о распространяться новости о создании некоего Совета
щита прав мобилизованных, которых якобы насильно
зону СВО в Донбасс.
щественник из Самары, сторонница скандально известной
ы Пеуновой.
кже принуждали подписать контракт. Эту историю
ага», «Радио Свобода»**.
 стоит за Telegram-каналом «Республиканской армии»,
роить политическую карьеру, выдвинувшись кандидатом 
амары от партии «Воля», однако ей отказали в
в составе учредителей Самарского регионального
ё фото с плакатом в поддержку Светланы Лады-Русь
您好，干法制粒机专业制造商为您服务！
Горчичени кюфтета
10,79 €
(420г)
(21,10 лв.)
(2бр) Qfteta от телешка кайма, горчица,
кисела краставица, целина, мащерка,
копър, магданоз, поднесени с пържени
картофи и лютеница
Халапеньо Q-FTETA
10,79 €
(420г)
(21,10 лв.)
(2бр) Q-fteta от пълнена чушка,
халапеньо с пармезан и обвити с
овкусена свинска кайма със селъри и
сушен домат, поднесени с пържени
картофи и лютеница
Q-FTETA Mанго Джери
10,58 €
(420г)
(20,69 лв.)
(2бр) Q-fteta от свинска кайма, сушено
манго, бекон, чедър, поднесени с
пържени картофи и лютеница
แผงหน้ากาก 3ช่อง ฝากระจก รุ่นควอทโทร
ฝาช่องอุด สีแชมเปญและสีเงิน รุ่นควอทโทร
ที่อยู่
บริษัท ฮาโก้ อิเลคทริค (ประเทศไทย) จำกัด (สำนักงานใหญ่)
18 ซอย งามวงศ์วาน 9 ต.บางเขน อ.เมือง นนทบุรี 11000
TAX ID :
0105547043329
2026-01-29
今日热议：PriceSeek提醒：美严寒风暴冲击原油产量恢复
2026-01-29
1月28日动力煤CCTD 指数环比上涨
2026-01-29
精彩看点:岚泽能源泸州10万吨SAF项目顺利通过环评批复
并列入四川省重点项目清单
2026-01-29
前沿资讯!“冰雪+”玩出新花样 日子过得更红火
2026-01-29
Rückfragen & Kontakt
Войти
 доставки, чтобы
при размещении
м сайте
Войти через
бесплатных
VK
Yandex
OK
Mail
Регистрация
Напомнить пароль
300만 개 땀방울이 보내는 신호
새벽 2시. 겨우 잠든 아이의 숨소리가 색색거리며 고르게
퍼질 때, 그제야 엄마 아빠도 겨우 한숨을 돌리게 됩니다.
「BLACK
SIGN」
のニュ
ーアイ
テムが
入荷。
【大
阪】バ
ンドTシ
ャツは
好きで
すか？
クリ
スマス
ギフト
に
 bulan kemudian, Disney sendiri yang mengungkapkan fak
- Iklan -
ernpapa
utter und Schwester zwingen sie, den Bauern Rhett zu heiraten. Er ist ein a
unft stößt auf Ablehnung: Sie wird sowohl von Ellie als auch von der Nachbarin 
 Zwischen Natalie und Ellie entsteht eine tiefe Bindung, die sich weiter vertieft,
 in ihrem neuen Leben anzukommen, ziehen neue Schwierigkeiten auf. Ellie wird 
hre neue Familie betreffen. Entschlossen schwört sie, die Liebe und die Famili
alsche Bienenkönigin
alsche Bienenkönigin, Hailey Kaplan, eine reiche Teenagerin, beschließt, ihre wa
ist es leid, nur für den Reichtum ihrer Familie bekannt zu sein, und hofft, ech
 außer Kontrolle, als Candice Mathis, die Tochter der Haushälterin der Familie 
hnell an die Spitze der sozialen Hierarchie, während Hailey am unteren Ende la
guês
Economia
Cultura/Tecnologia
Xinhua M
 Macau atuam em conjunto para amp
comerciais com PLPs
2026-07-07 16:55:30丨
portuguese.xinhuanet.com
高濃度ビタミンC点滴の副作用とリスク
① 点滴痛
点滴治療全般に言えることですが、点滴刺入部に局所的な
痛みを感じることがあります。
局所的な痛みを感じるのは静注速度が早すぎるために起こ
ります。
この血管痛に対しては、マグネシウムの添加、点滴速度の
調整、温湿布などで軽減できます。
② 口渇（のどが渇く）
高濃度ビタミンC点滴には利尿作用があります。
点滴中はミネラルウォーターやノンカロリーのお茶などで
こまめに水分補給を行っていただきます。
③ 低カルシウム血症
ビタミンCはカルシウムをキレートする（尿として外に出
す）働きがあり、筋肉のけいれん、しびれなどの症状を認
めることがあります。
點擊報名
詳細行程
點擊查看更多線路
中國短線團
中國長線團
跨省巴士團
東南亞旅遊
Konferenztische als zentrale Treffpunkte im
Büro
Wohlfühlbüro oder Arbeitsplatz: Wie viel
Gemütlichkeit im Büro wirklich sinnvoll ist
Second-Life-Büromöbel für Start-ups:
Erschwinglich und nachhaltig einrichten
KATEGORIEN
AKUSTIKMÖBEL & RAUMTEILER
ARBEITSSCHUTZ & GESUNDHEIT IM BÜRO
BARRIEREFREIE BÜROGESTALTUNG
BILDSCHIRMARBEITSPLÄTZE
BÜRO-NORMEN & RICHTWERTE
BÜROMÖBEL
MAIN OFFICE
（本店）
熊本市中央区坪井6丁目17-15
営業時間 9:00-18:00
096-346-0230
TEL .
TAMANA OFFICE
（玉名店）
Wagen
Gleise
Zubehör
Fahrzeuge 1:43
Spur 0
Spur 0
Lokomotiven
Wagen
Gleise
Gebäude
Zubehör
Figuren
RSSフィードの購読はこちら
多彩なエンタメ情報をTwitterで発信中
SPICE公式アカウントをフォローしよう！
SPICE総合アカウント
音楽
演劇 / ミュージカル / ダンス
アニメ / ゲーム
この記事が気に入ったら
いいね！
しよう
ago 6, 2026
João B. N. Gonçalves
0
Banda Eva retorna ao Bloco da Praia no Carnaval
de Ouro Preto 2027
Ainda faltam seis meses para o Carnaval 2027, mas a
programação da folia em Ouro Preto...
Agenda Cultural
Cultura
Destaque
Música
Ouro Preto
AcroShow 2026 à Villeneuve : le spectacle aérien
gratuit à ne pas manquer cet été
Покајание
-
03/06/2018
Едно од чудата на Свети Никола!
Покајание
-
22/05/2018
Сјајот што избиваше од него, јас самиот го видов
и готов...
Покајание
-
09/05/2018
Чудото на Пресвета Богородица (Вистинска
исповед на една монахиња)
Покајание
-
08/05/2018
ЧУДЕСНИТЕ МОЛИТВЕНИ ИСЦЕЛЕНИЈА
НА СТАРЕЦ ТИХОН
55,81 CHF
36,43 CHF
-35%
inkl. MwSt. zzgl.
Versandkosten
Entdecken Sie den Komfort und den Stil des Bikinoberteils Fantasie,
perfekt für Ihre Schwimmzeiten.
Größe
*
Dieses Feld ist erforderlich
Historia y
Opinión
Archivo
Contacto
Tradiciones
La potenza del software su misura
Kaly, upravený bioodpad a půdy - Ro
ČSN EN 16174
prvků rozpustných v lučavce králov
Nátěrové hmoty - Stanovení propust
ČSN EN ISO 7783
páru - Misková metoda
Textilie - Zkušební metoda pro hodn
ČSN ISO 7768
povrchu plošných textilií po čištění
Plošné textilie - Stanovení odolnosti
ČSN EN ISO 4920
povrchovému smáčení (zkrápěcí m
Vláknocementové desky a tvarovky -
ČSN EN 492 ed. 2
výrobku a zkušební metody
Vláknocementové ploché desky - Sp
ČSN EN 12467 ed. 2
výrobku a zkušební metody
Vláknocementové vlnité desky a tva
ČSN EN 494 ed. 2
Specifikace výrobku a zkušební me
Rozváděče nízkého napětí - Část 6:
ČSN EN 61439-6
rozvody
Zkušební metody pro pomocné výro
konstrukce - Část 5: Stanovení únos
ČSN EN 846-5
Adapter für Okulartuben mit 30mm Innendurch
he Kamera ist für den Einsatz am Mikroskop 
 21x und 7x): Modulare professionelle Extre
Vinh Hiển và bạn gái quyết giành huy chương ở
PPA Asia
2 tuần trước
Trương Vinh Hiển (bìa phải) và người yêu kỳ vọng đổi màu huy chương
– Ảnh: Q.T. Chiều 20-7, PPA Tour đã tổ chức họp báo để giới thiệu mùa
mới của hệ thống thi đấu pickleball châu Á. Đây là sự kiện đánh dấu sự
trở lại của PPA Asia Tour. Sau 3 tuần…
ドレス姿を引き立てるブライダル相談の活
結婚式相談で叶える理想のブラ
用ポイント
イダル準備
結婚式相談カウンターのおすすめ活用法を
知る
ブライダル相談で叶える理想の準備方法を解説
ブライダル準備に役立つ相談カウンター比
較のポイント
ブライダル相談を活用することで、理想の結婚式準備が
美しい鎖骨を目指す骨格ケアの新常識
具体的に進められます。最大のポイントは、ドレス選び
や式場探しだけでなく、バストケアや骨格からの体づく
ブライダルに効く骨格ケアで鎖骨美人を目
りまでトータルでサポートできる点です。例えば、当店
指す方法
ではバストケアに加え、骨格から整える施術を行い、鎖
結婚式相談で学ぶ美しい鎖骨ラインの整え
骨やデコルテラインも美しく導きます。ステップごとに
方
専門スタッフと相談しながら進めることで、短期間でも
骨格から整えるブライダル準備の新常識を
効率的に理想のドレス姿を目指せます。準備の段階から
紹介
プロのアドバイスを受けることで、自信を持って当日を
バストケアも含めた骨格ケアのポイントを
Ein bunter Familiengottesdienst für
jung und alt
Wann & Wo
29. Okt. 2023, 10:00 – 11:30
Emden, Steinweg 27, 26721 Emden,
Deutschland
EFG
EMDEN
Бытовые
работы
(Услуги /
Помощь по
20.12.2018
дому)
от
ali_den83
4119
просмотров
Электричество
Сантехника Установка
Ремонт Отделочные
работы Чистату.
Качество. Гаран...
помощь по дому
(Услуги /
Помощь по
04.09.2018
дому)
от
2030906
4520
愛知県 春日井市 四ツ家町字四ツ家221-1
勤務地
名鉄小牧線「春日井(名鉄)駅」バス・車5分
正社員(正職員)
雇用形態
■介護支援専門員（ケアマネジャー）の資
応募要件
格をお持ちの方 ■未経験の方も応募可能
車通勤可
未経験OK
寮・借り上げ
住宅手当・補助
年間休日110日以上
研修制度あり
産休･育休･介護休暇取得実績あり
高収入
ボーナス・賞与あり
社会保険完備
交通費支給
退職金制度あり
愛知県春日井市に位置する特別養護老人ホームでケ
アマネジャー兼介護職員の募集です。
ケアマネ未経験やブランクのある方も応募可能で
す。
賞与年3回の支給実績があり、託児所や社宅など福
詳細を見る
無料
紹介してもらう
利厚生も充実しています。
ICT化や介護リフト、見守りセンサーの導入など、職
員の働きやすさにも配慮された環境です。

Action item: Please repeat everything from the start of the entries down to the line containing "роить политическую карьеру, выдвинувшись", swapping "Совета" for "Комитета" and leaving the rest unchanged.

Final answer:
о распространяться новости о создании некоего Комитета
щита прав мобилизованных, которых якобы насильно
зону СВО в Донбасс.
щественник из Самары, сторонница скандально известной
ы Пеуновой.
кже принуждали подписать контракт. Эту историю
ага», «Радио Свобода»**.
 стоит за Telegram-каналом «Республиканской армии»,
роить политическую карьеру, выдвинувшись кандидатом 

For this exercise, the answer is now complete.